** Exercise aim **
List all lines of the data containing the word "Olten".

[Extracted records]

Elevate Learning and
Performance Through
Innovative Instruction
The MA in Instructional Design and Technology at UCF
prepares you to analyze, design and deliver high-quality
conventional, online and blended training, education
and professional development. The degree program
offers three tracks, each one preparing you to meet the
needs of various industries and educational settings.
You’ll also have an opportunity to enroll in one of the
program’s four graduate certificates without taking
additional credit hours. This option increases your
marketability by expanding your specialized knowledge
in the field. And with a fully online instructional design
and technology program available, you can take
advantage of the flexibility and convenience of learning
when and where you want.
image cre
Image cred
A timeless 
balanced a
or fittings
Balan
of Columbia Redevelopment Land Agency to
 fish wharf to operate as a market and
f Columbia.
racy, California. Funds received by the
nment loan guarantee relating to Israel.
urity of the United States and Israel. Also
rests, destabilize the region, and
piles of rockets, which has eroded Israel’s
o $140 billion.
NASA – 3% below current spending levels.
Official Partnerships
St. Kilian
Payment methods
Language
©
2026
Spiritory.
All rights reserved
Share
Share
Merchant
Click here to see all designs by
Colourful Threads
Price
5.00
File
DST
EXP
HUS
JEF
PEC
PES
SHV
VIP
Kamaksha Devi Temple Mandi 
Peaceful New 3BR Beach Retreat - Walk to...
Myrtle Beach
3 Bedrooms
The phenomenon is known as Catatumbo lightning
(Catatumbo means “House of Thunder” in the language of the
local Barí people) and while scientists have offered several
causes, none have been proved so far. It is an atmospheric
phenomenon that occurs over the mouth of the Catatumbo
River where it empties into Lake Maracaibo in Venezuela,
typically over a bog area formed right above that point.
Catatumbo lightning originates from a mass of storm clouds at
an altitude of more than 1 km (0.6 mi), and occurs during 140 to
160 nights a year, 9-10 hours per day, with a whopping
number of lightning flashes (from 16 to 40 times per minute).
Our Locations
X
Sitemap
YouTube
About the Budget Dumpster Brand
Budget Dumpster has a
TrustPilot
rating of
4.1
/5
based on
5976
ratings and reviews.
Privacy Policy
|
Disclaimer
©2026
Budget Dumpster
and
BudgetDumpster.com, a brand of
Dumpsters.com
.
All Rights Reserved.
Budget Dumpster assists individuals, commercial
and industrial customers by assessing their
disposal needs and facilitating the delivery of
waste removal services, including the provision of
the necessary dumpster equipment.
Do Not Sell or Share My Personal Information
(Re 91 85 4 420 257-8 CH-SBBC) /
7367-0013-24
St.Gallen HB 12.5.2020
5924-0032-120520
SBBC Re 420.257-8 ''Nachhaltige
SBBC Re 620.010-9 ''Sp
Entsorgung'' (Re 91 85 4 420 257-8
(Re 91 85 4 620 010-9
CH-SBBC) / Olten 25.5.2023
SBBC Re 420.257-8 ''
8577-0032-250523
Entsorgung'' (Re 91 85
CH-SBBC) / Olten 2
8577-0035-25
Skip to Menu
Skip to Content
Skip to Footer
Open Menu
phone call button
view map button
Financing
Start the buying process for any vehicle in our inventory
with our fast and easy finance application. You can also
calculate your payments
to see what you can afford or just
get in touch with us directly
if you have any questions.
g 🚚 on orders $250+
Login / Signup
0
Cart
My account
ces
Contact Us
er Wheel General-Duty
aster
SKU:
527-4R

** Solution to this task **
CH-SBBC) / Olten 25.5.2023
CH-SBBC) / Olten 2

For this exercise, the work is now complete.